Gov. Andrew Cuomo is running up against some opposition to his proposed changes in the state pension system for public employees.
Cuomo proposes a new Tier VI for future public employees. He says it would save taxpayers $93 billion over the next 30 years, a figure that does not include New York City. The changes would reduce costs for local governments and schools. The new tier would increase the retirement age for new employees from 62 to 65, increase employee pension contributions and end pension padding, in which employees accumulate substantial amounts of overtime in their final years of service to increase their pension.
According to the state Division of the Budget, the annual pension cost for local governments and schools went from $2.3 billion in 2009-10 to $4.5 billion in 2011-12, and is projected to increase to $6.6 billion in 2014-15. That's a 185 percent increase over five years.
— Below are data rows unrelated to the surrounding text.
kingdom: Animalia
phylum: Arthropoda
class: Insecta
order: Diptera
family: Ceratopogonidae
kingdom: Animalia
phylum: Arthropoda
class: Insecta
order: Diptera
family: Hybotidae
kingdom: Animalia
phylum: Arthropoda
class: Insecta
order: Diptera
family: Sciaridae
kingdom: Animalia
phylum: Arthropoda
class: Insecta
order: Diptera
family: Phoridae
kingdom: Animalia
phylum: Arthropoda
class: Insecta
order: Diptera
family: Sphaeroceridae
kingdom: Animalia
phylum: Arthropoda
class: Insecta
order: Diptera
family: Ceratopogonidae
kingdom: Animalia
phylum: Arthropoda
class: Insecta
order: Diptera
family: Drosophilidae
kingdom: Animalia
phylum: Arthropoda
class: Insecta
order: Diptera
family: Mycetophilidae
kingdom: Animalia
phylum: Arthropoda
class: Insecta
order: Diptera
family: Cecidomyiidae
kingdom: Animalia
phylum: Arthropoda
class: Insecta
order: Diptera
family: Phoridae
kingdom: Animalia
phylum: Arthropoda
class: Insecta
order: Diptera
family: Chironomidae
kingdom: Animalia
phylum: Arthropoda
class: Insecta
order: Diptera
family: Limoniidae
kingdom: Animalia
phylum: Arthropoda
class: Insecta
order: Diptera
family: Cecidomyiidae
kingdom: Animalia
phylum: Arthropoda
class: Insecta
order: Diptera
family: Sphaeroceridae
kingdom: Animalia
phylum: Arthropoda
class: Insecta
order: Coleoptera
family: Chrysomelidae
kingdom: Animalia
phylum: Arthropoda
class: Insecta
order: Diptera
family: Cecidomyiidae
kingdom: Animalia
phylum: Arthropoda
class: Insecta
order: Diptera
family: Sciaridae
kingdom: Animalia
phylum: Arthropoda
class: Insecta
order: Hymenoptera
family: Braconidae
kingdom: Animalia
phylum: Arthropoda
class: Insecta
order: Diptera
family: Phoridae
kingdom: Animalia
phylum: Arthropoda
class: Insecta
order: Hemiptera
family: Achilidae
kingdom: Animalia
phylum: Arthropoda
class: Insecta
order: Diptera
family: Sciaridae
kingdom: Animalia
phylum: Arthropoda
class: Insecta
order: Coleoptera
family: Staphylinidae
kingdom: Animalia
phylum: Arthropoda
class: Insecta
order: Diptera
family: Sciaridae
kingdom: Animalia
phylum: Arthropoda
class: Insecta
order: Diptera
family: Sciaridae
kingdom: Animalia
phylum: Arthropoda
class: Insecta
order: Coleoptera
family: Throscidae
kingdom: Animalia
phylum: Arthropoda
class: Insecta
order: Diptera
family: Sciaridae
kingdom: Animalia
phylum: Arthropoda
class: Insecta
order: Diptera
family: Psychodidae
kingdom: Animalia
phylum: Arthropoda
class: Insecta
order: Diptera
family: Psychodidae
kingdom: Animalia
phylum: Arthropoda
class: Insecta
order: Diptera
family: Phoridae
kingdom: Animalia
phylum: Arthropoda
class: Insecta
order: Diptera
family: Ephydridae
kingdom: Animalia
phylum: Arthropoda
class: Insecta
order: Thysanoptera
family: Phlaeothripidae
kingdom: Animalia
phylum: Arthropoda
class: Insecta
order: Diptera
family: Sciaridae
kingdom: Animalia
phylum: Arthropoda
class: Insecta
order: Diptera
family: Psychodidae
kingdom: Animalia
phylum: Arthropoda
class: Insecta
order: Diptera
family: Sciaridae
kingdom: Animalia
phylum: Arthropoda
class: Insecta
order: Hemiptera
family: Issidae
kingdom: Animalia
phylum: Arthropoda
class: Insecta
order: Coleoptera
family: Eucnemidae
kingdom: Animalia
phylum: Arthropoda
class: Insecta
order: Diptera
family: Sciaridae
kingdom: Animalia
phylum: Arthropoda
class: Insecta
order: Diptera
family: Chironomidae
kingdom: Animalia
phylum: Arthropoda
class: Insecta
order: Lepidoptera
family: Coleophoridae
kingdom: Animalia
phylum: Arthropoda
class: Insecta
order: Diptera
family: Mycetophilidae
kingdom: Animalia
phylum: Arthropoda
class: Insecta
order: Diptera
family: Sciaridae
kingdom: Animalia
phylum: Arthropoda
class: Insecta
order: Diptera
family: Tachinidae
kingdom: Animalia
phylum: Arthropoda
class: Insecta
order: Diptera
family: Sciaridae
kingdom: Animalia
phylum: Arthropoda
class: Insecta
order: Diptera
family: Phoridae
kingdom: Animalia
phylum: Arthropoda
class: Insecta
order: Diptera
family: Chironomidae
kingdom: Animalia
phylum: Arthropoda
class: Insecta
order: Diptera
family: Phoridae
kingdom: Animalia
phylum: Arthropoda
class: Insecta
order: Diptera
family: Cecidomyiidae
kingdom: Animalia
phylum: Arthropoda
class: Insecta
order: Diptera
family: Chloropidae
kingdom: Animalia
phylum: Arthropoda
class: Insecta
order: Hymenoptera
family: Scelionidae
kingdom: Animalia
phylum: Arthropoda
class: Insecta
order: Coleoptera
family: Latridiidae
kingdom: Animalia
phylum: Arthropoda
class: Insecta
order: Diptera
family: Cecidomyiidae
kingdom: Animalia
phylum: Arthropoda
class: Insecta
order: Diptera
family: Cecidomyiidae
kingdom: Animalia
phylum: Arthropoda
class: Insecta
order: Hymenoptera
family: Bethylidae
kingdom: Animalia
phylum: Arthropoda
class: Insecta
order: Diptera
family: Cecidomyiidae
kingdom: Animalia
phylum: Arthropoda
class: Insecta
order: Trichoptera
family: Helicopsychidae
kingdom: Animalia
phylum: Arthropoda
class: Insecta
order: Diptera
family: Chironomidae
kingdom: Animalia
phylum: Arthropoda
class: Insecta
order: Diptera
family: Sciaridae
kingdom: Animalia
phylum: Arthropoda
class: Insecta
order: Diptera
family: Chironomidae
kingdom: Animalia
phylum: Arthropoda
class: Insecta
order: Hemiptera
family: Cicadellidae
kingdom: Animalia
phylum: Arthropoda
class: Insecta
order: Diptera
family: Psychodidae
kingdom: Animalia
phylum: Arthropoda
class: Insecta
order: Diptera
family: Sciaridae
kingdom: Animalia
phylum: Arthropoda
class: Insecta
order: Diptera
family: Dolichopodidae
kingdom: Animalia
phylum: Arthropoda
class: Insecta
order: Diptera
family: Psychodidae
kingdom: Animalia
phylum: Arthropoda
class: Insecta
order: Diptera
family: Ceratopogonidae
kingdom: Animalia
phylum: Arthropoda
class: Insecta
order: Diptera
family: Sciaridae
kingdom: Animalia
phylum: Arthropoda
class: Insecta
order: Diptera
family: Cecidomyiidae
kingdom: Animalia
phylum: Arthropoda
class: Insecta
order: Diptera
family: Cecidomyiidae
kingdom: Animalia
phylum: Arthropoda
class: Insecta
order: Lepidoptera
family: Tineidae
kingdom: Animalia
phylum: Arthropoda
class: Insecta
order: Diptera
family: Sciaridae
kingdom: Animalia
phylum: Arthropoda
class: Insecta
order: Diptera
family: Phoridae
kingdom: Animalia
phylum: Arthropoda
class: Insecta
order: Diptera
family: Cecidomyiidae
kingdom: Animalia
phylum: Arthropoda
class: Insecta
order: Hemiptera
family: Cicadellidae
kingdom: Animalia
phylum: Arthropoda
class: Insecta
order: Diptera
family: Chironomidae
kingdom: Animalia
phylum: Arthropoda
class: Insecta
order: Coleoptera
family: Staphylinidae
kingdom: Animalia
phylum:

The governor's proposed changes would affect only new employees of state and local governments and school districts. Regardless, labor unions oppose the reforms.
The unions are a powerful force in state government. They contribute to the campaigns of politicians and lobby legislators on many issues.
The governor must not back down. He should press on with his demand for the pension tier, and state legislators should not allow this aspect of his 2012-13 budget proposal to delay state budget passage.
Pension costs are one of the major reasons for the severe financial problems facing local municipalities and schools.